Events

Past Event

MPG/SGT Seminar - Men-Andrin Meier

May 13, 2026
12:00 AM - 1:00 PM
America/New_York
Monell Building, 61 Route 9W, Palisades, NY 10964 Auditorium

Presentation by Dr Men-Andrin Meier.

Towards Earthquake Sequence Predictability with Data-Driven Faulting Inference

Despite vast progress across virtually all domains of earthquake seismology, we have not been able to substantially improve levels of earthquake predictability in the past decades. While existing methods for quantifying future earthquake probabilities such as hazard estimates and seismicity forecasts are highly useful, they usually do not provide the probability gains needed to respond to ongoing earthquake sequences in real-time. In this talk, I discuss the current status and prospect of two of the main avenues for improved levels of earthquake predictability: i) diagnostic precursory signals, and ii) next-generation rupture simulators that assimilate real-time data of ongoing earthquake sequences. I highlight how one of the best-monitored earthquake sequences to date contains a surprisingly clear signature of an impending Mw 6.5 earthquake. If this observation is not a chance occurrence, it may imply that diagnostic precursors may indeed precede large earthquake ruptures, but are usually too subtle to be systematically detected under standard monitoring conditions.

 

At the same time, our ability to detect and characterise subtle faulting processes is dramatically increasing, with advanced AI-powered processing methods and - in some cases - with direct on-fault instrumentation of natural faults. With multi-domain monitoring infrastructure built not just near but directly inside active fault zones, we can monitor also the key non-seismogenic aspects of faulting processes, including slow deformation, stress and pressure fields, and fluid hydro-bio-chemistry.

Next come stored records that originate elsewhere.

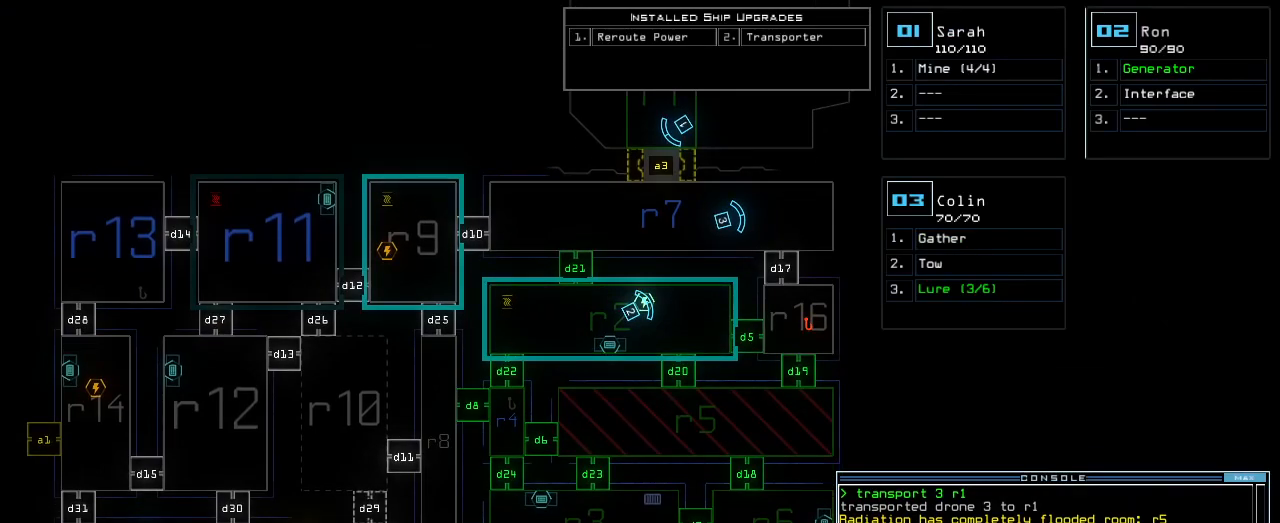
{"keys": ["up"], "events": [[140, "3", "down"], [160, "up", "down"], [200, "3", "up"], [240, "left", "down"], [380, "left", "up"]]}
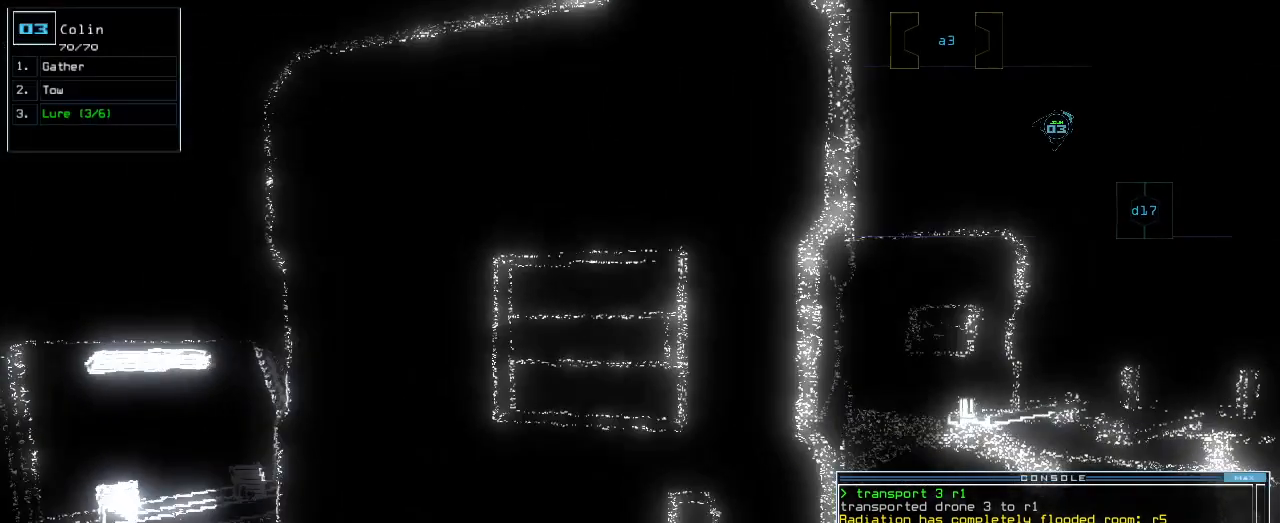
{"keys": ["right", "up"], "events": [[80, "right", "down"], [320, "up", "up"], [420, "up", "down"]]}
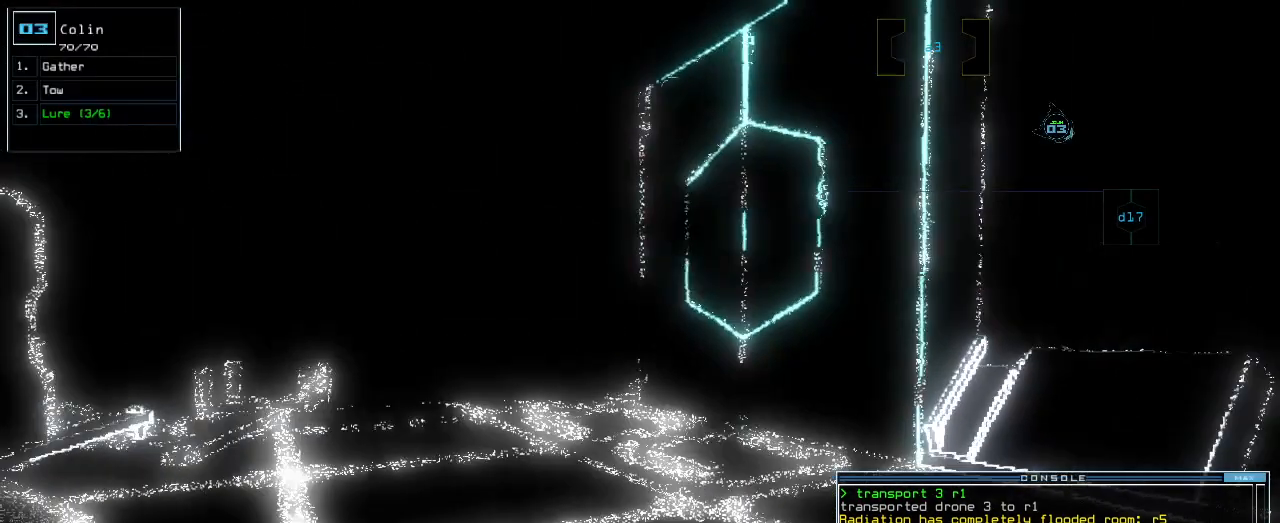
{"keys": ["up"]}
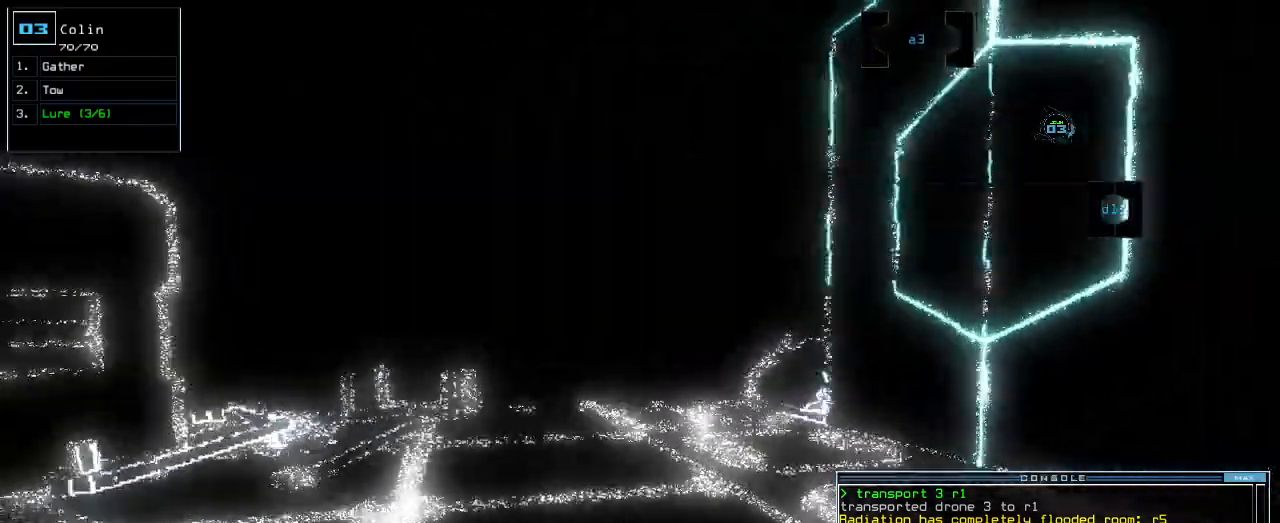
{"keys": ["up"]}
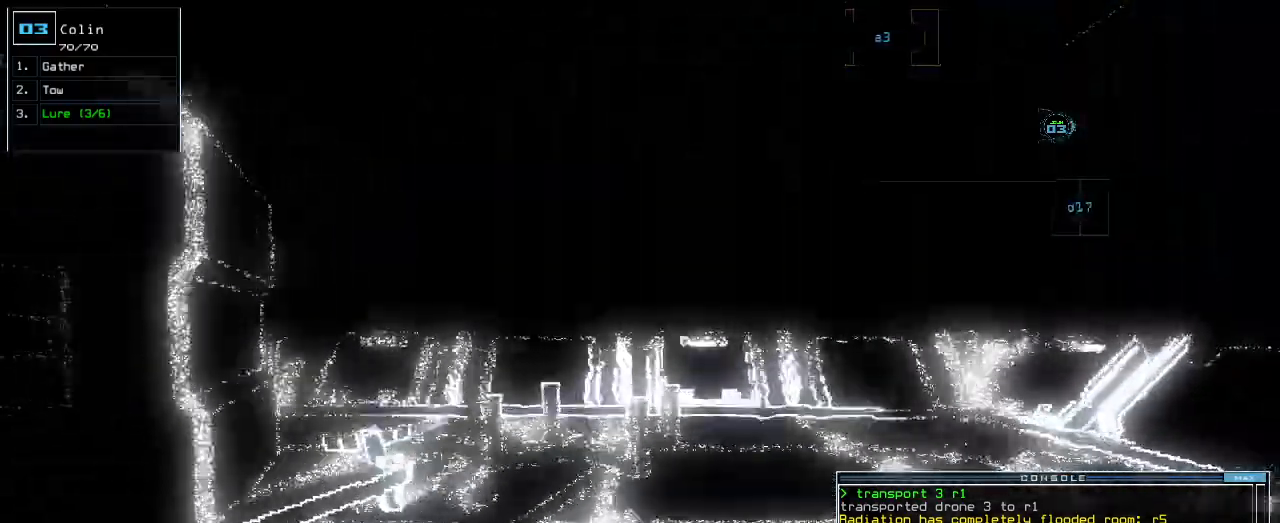
{"keys": ["up"], "events": []}
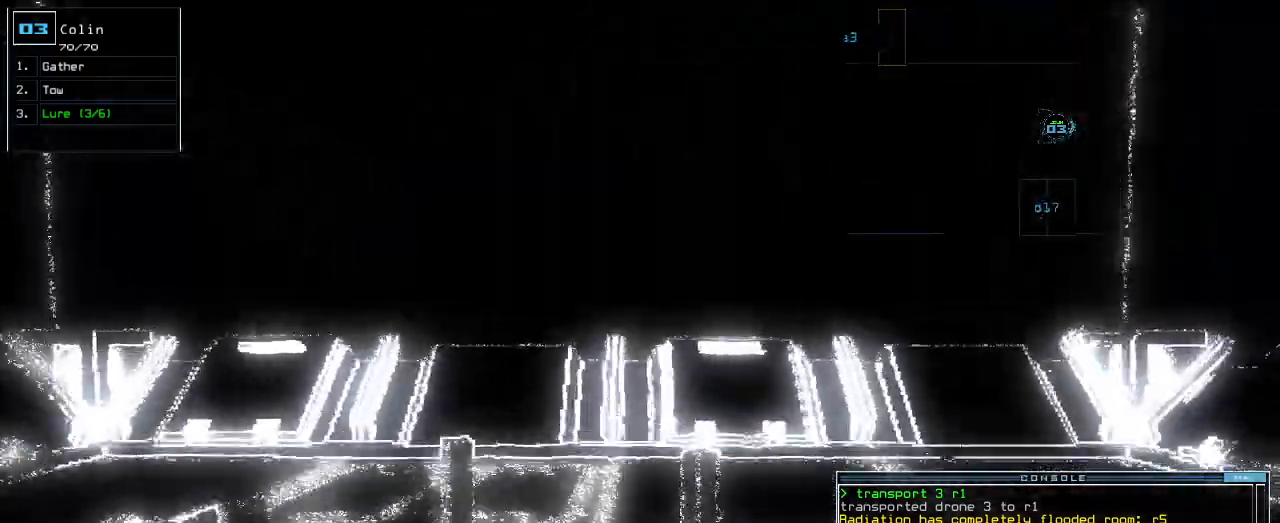
{"keys": ["left"], "events": [[300, "left", "down"], [480, "up", "up"]]}
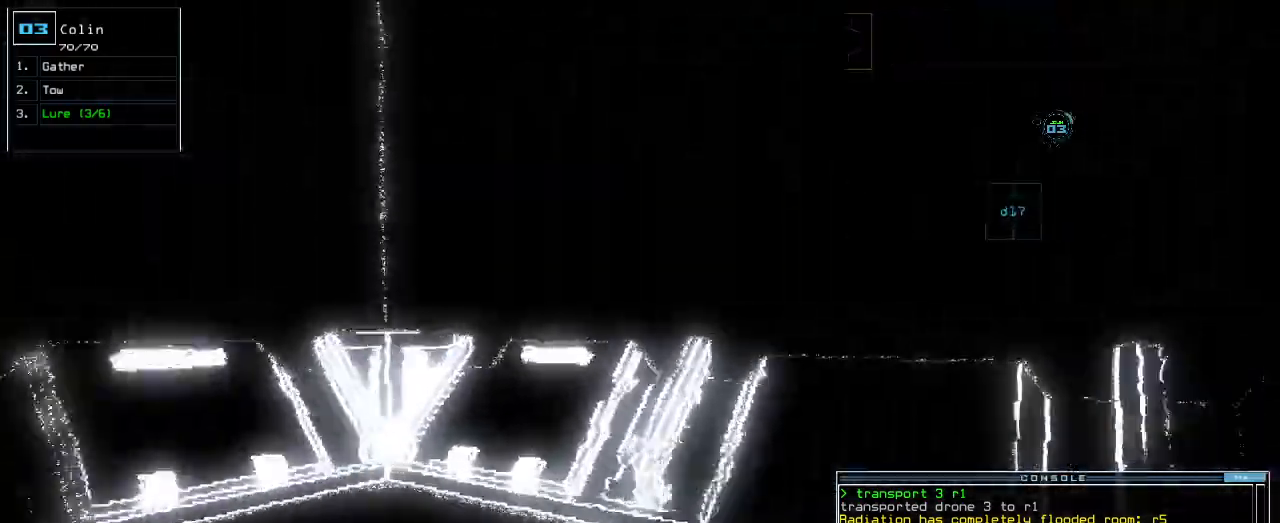
{"keys": ["left", "up"], "events": [[480, "up", "down"]]}
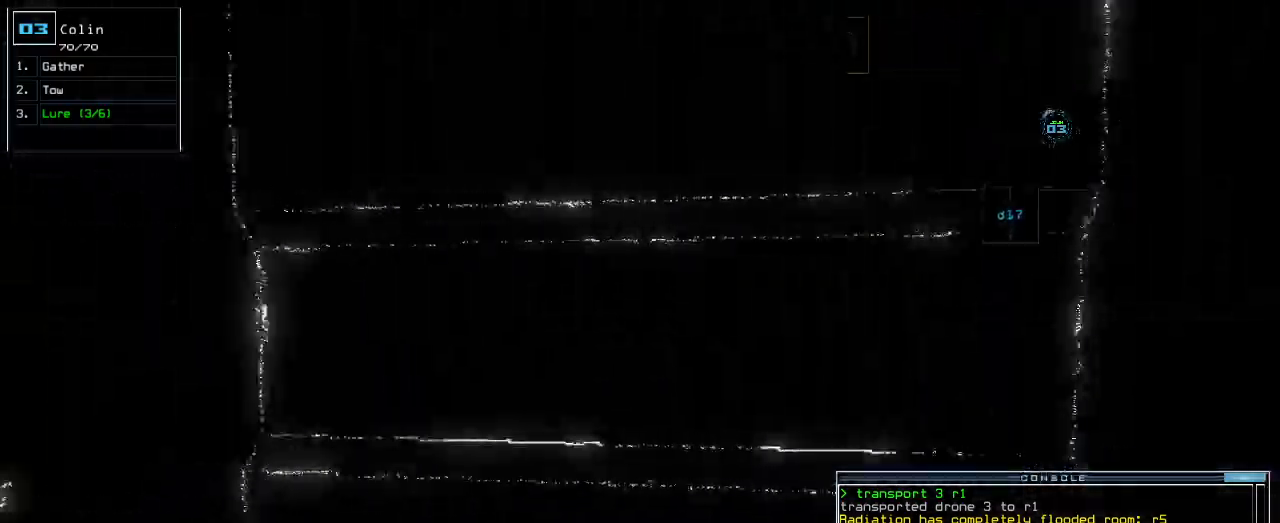
{"keys": ["t", "up"]}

Such on-fault observations will allow us to build and calibrate a new generation of earthquake sequence simulators, which dynamically assimilate data from an ongoing seismic sequence, in order to constrain both the evolving fault network itself, as well as the hydromechanic and fault deformation processes that take place across the network. I discuss how we can use such simulators to establish and push back the limits of earthquake sequence predictability. Building on these developments, I argue that the earthquake sequences of the future will not be analysed with the modular approaches of today, but with powerful digital twin systems that integrate raw data inference and process modelling.